→ **Task prompt**
Copy every line from the records below that carries the word "POST".

→ **Provided data**
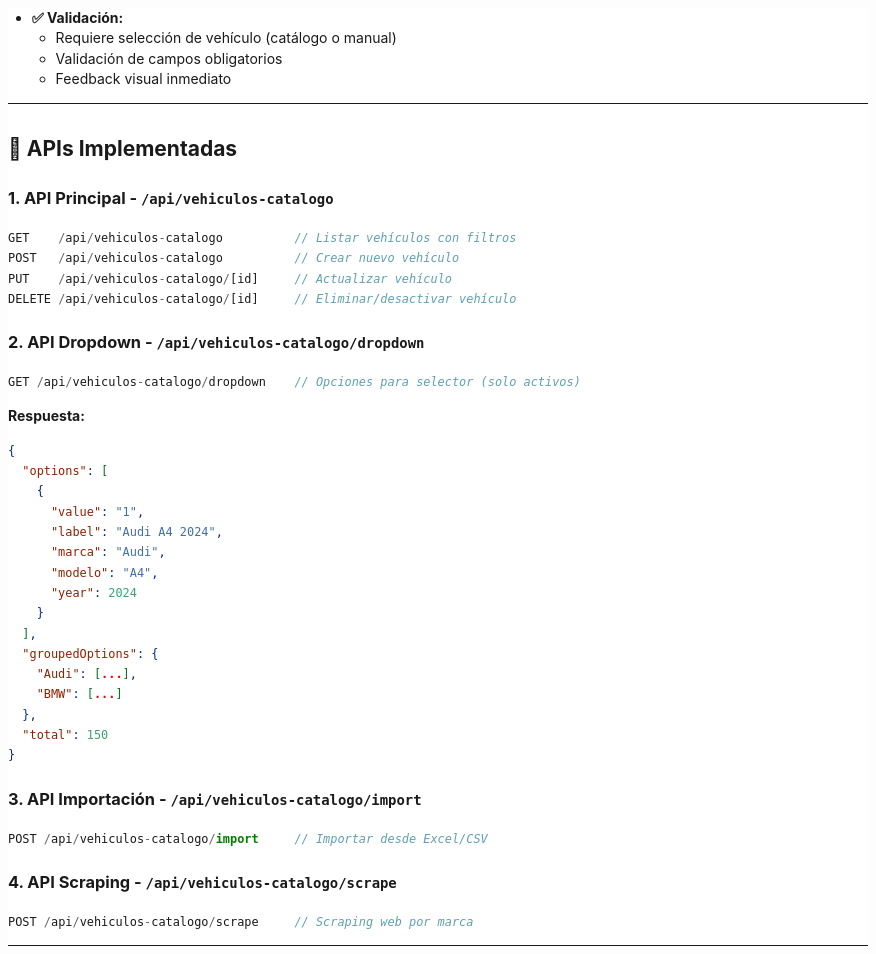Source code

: - **✅ Validación:**
  - Requiere selección de vehículo (catálogo o manual)
  - Validación de campos obligatorios
  - Feedback visual inmediato

---

## 🔌 APIs Implementadas

### 1. API Principal - `/api/vehiculos-catalogo`
```typescript
GET    /api/vehiculos-catalogo          // Listar vehículos con filtros
POST   /api/vehiculos-catalogo          // Crear nuevo vehículo
PUT    /api/vehiculos-catalogo/[id]     // Actualizar vehículo
DELETE /api/vehiculos-catalogo/[id]     // Eliminar/desactivar vehículo
```

### 2. API Dropdown - `/api/vehiculos-catalogo/dropdown`
```typescript
GET /api/vehiculos-catalogo/dropdown    // Opciones para selector (solo activos)
```
**Respuesta:**
```json
{
  "options": [
    {
      "value": "1",
      "label": "Audi A4 2024",
      "marca": "Audi",
      "modelo": "A4",
      "year": 2024
    }
  ],
  "groupedOptions": {
    "Audi": [...],
    "BMW": [...]
  },
  "total": 150
}
```

### 3. API Importación - `/api/vehiculos-catalogo/import`
```typescript
POST /api/vehiculos-catalogo/import     // Importar desde Excel/CSV
```

### 4. API Scraping - `/api/vehiculos-catalogo/scrape`
```typescript
POST /api/vehiculos-catalogo/scrape     // Scraping web por marca
```

---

→ **Solved exercise**
POST   /api/vehiculos-catalogo          // Crear nuevo vehículo
POST /api/vehiculos-catalogo/import     // Importar desde Excel/CSV
POST /api/vehiculos-catalogo/scrape     // Scraping web por marca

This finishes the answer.